A. We foresee a hybrid model in which real-time decision-making happens at the edge, while metadata learning and broader pattern recognition occur through the cloud. Edge AI will increasingly rely on smaller, domain-specific models optimised for cameras, vehicles, and robots, enabling faster and more reliable real-time action.
Q. How do you approach functional safety?
A. CV7 supports secure boot, memory protection, TrustZone, and hardware isolation. For automotive workloads, these capabilities enable ISO 26262 compliance when integrated with host processors.
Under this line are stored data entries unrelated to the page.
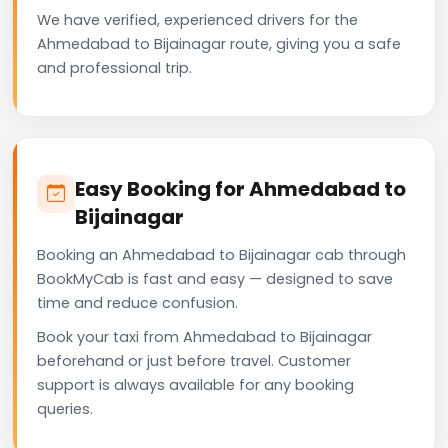
We have verified, experienced drivers for the
Ahmedabad to Bijainagar route, giving you a safe
and professional trip.
Easy Booking for Ahmedabad to
Bijainagar
Booking an Ahmedabad to Bijainagar cab through
BookMyCab is fast and easy — designed to save
time and reduce confusion.
Book your taxi from Ahmedabad to Bijainagar
beforehand or just before travel. Customer
support is always available for any booking
queries.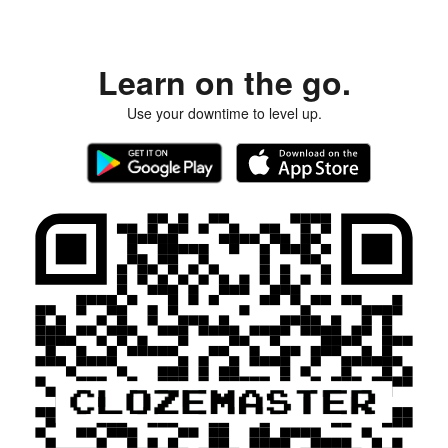
Learn on the go.
Use your downtime to level up.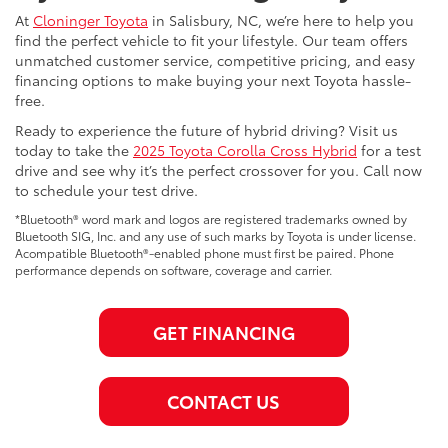
At
Cloninger Toyota
in Salisbury, NC, we’re here to help you
find the perfect vehicle to fit your lifestyle. Our team offers
unmatched customer service, competitive pricing, and easy
financing options to make buying your next Toyota hassle-
free.
Ready to experience the future of hybrid driving? Visit us
today to take the
2025 Toyota Corolla Cross Hybrid
for a test
drive and see why it’s the perfect crossover for you. Call now
to schedule your test drive.
*Bluetooth® word mark and logos are registered trademarks owned by
Bluetooth SIG, Inc. and any use of such marks by Toyota is under license.
Acompatible Bluetooth®-enabled phone must first be paired. Phone
performance depends on software, coverage and carrier.
GET FINANCING
CONTACT US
Q. How does security factor into the silicon and software architecture?
A. We integrate secure boot chains, encrypted model storage, memory scrambling, and root-of-trust mechanisms to protect intellectual property and prevent unauthorised access to models and firmware.
Q. What is next beyond CV7?
A. Future devices will further improve AI scalability, energy efficiency, and multi-sensor fusion while deepening ecosystem integration. We are also expanding software services, particularly in continuous deployment and remote manageability.
Q. Final advice for design engineers considering Ambarella for their next product?
A. Understand the system-level use case, including sensor choices, AI requirements, and power constraints, and engage with our tools and ecosystem early. Early profiling and integration lead to more predictable performance and smoother field deployment.